**Work instructions:**
**a)** Please write out the part of the talk about the chick and the hen starting with "And when you" and going on through "and the hen.".
**b)** In the talk about the chick and the hen, what relationship does the poem describe?
**c)** Continue the talk about the chick and the hen after its last sentence.

**Quoted text:**
--- Begin ---

I want you to do a peck you never did before. I want you to peck from a place before you were born. And he pecked back, but kind of wimply. And the teacher said, the teacher pecked back kind of hard. No. Peck, no. Peck, no. Peck, no. And then, please explain. No. I'm going to go now and practice at the National Teachers' Monument. Okay. So then the shell goes, and the shell keeps pecking, keeps praying for help. Please show me this. What is this place? Peck, peck, [...] peck. And the hens are still pecking back. Keep it up, kid. Keep it up. Don't give up. And finally, the student is strong enough to really face, this is all a shell, and understand this is just a shell.

[22:18]

And when you understand it's a shell, without really destroying the shell, you break free of it. And then there's no teacher or student, there's no hen or chick, and they're singing the same song. And then, now you're a young hen, And you can then hear now what it sounds like from freedom to hear the cries of people in the shell. And you hear the pecks and you peck back. So he did. And I told the story about him when he was a teacher. He not only wrote this poem about the chicken and the hen, describing this relationship between sentient beings and Buddhas, or between those sentient beings who have not yet entered the truth and those sentient beings who have entered the truth and their relationship, that nice image of the chicken and the hen.

--- End ---

**Excerpted data:**
--- Begin ---

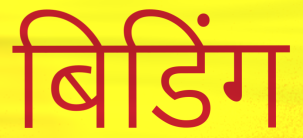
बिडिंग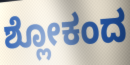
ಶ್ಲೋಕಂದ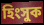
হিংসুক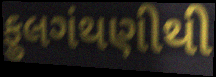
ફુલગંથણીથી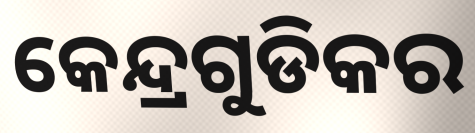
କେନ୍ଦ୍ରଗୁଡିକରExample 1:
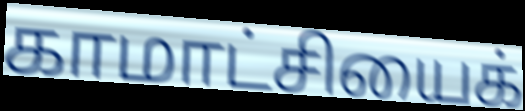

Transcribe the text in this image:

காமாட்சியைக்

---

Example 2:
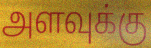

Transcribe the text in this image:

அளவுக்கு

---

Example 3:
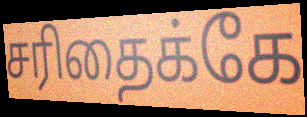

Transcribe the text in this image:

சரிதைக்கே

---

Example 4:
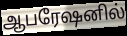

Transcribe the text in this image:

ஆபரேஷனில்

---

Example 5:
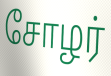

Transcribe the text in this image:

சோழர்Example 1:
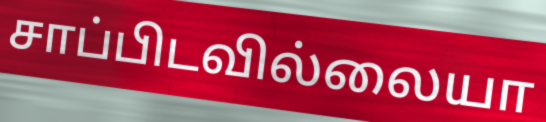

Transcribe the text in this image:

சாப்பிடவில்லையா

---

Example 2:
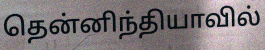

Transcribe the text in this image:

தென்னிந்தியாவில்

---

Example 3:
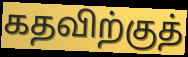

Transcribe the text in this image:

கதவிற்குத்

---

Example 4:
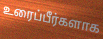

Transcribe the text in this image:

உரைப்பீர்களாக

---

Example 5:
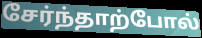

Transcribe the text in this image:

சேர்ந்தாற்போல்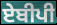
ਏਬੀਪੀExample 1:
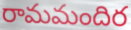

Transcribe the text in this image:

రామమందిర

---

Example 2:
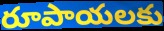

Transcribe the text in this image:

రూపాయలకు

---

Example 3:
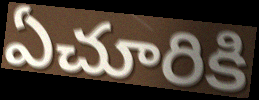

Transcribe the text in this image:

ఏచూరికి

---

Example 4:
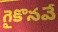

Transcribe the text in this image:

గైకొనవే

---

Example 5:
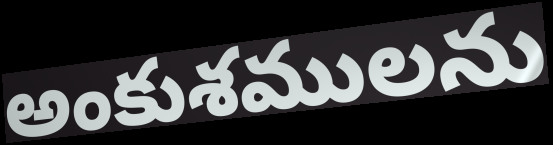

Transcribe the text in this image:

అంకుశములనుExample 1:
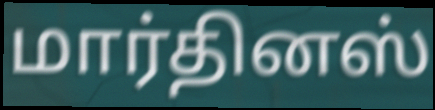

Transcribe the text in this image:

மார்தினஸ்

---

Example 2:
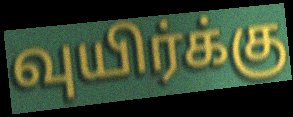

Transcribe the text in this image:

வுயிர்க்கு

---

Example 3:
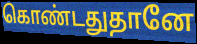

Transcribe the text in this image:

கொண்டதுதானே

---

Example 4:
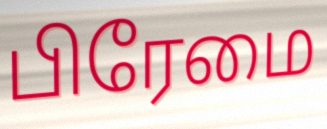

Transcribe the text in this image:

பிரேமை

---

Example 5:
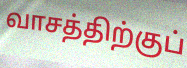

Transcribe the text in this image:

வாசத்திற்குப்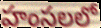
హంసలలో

--- End ---
--- Begin ---

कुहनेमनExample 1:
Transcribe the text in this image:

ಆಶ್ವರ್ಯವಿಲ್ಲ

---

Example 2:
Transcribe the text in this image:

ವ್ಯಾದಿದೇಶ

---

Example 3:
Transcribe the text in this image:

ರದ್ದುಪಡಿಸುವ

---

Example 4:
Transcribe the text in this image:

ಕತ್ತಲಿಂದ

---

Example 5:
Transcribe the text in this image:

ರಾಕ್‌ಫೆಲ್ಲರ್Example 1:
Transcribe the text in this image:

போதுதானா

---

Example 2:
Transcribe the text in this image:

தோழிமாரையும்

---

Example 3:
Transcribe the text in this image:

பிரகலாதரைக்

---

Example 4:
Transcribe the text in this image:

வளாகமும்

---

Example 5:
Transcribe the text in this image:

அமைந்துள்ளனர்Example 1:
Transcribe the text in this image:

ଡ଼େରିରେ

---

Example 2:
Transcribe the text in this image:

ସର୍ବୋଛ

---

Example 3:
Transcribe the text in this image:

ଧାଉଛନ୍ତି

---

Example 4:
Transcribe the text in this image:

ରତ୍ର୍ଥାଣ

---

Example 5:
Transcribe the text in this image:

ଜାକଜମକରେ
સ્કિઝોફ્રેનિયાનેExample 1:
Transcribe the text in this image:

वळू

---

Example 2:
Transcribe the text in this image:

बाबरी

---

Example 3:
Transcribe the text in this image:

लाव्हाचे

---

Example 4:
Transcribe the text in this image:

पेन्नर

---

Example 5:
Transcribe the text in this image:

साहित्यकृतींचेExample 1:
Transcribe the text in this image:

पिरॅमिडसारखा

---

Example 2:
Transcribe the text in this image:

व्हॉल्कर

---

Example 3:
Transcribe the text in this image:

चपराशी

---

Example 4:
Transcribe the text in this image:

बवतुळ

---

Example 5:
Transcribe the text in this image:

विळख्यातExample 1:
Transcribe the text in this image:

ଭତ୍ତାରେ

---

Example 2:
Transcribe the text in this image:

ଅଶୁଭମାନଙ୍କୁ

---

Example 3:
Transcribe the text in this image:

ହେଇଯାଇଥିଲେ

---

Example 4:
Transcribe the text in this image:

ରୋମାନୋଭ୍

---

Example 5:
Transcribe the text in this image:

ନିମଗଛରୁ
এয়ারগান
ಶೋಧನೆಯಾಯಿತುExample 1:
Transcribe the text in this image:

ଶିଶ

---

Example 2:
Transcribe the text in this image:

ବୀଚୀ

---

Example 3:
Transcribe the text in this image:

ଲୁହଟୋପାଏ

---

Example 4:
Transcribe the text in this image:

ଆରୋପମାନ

--- End ---

**Answers in order:**
**a)**
And when you understand it's a shell, without really destroying the shell, you break free of it. And then there's no teacher or student, there's no hen or chick, and they're singing the same song. And then, now you're a young hen, And you can then hear now what it sounds like from freedom to hear the cries of people in the shell. And you hear the pecks and you peck back. So he did. And I told the story about him when he was a teacher. He not only wrote this poem about the chicken and the hen, describing this relationship between sentient beings and Buddhas, or between those sentient beings who have not yet entered the truth and those sentient beings who have entered the truth and their relationship, that nice image of the chicken and the hen.

**b)** The relationship between sentient beings and Buddhas.

**c)**
[23:25]

He gave that poem, but he also gave the teaching of the person who's hanging by her teeth from a branch of a tree that's stuck in a thousand-foot cliff. He told that story. That story is called, it's actually often called, well, anyway, I think it's often called Shanyang's, maybe Shanyang's, comma, S, Shanyang's Up in a Tree. So I said last time I could tell some more stories about chickens and eggs. I mean chickens and eggs but also hens and chicks. So I have some more stories about that situation. When we're in the shell we practice the bodhisattva practices.

[24:26]

We practice generosity and, well, actually we receive teachings and because we receive teachings, we receive teachings about training methods We feel we want to learn the Buddha Dharma in order to realize peace and happiness, and then we hear about teachings to practice, and we practice them, and we practice them, and then when they lead to the realization of the practice of wisdom, we're free of the shell, and then we continue the same practices. So there's a number of stories, similar stories of wonderful chicks and hens. And I just want to say a little bit more about this situation of the chick and the hen.

[25:36]

All sentient beings just have a consciousness which is a shell. Even those who have broken free of the shell, all they have is a consciousness which is a shell too. But they are free of it. So the great bodhisattvas are sentient beings and they also just have a shell consciousness, a karmic consciousness. So you could say, in terms of this conversation, there's two kinds of bodhisattvas. those who have not yet entered the reality of this teaching and those who have. Not all sentient beings are bodhisattvas, but all sentient beings have this kind of cognitive enclosure.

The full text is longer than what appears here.